I have found great comfort in the company of migrant birds in the past three weeks.
Ever since the election I’ve been wearing a safety pin to school. You probably know that this signifies my position as an ally and safe haven for those who need it. It felt a little silly as our school feels like such a safe place, but it made me feel better to do that little thing. I found an article on Facebook that told the history of wearing a safety pin, dating back to the second World War when the Dutch wore them covertly as a sign to others that they were an ally. One of my classes did a close read of it. I had set a little jar of safety pins on the table in the front of the room, without saying a word about it. As soon as the first boy finished reading, he got up and quietly opened the jar and took out a pin. Soon most of the students followed suit. Even then I thought it was a nice gesture, but really. My students are the ones more likely to need an ally, but still. It made me happy that they did that.
Then the other day a Caucasian boy came in at lunch and sat with me for a couple of minutes to look at his grades. The two Muslim girls who go to our school were in there, and one of them said, “He’s mean!” I disagreed with her, and it seemed like light banter. After he left she said, “He just said, ‘you guys are going to blow us up.'” My heart sank. The next morning when I saw him, I pulled him aside and asked if indeed he’d said that. He laughed and said, “Yeah, I was just messing around with her.” So I told him that it wasn’t a joke. Not to me and certainly not to her. It was a hurtful thing to say. He got very quiet and said,”I didn’t know. I’ll apologize.” And he did. She came in with a big smile the next day and asked if I’d told him what she’d said. I told her I did, and she said he’d apologized. Whew. I was relieved about that. They seem to be friends, and I think he did mean it as joking banter. But now he knows why it wasn’t a joke.

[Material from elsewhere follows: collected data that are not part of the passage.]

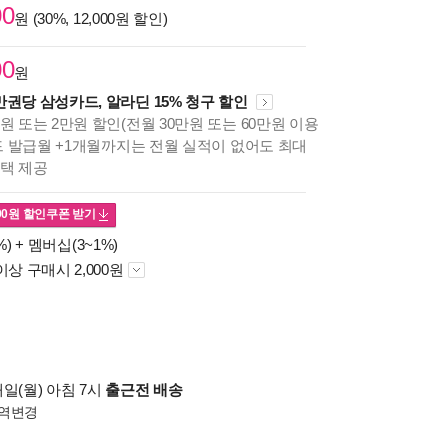
00
원 (30%, 12,000원 할인)
00
원
만권당 삼성카드, 알라딘 15% 청구 할인
원 또는 2만원 할인(전월 30만원 또는 60만원 이용
카드 발급월 +1개월까지는 전월 실적이 없어도 최대
혜택 제공
00
원 할인쿠폰 받기
%) +
멤버십(3~1%)
이상 구매시 2,000원
일(월) 아침 7시
출근전 배송
역변경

Fast forward two days later. The second Muslim girl, H., came to me during class, crying. She said,”Y. called me Malala. This is the fourth time. I ignored it before.” I was shocked that this had hurt been happening in my classroom without my realizing it. I had a few minutes until the end of class, and in that time I thought about who Malala is, and thought I should talk to H. about it, to see who she thinks she is. During the morning break I asked her what she knew about Malala. She only knew that she is a girl from Pakistan, like her. I told her more about her, and told her that to be compared to Malala is actually a compliment, even if the speaker didn’t know it. I told her that I think she is very courageous. She comes to school every day, wearing a Hijab, knowing it sets her aside from everyone else. She wears it with dignity and doesn’t back down. I told her I respect her a great deal for being brave enough to be just who she is, no matter what. I also told her I had a book that Malala wrote, and I wondered if she had enough English to read it. She found it right away and looked it over. She said she could read it and asked to borrow it. Then she went home for the rest of the day, still shaken, I’m sure.

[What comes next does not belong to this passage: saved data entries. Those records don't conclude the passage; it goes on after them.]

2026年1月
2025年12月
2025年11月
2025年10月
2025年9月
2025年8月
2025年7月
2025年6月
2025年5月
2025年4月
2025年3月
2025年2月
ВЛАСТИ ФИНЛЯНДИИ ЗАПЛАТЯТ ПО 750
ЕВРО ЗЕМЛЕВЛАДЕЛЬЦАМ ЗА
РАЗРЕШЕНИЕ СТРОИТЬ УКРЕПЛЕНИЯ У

Later I kept Y. after class. When I’d first asked her about it, she’d said, “I didn’t say anything, I don’t even talk to her. Why would I say that?” I asked another student who had been there and he corroborated H.’s story. “She said Malala.” So I told Y. that her friend had verified what she’d said. This time she agreed that she’d said it but denied meaning it to be to H. She said she was just saying the sounds. As she sat next to her. Right. I talked about how many mean things have been said over the last few months about all sorts of people. Mexicans, Muslims, Veterans and women and people with disabilities. I told her that as a Mexican woman she was not any safer from these things than a Muslim woman, or I as a older woman. I told her that we must all stand together, to commit to caring for one another, and that we can’t afford to divide ourselves as she had done. She quietly said she would apologize.
It hasn’t happened yet, and I’m waiting until it does. She says she doesn’t know what to say, so I gave her the words. Her English is still new, but she knows those words. If she can’t bring herself to apologize, then I will take further action that she will like less. So far all of the response to bad behavior has been handled in a quiet and loving way. But the fact remains that something hurtful was said and a lie was offered in response to it and it hasn’t been rectified in any way. That will stand in my mind until the appropriate response has been made. On Monday. No more waiting.
As I write about this, looking at the big picture of what is going on in our country, my actions seem so insignificant. Honestly, for a while I changed this post to “Private” because it seemed like such small event, really. But it wasn’t small in my classroom world and that is the only place I can reach out and have an impact. I believe we have to begin where we are. Being an ally isn’t for the weak at heart. It’s so deep and complex, and one must not compromise if one is to truly stand up for others. As I see it, no matter the apparent insignificance, the messiness, the difficulty of stepping up sometimes, we really have no other choice.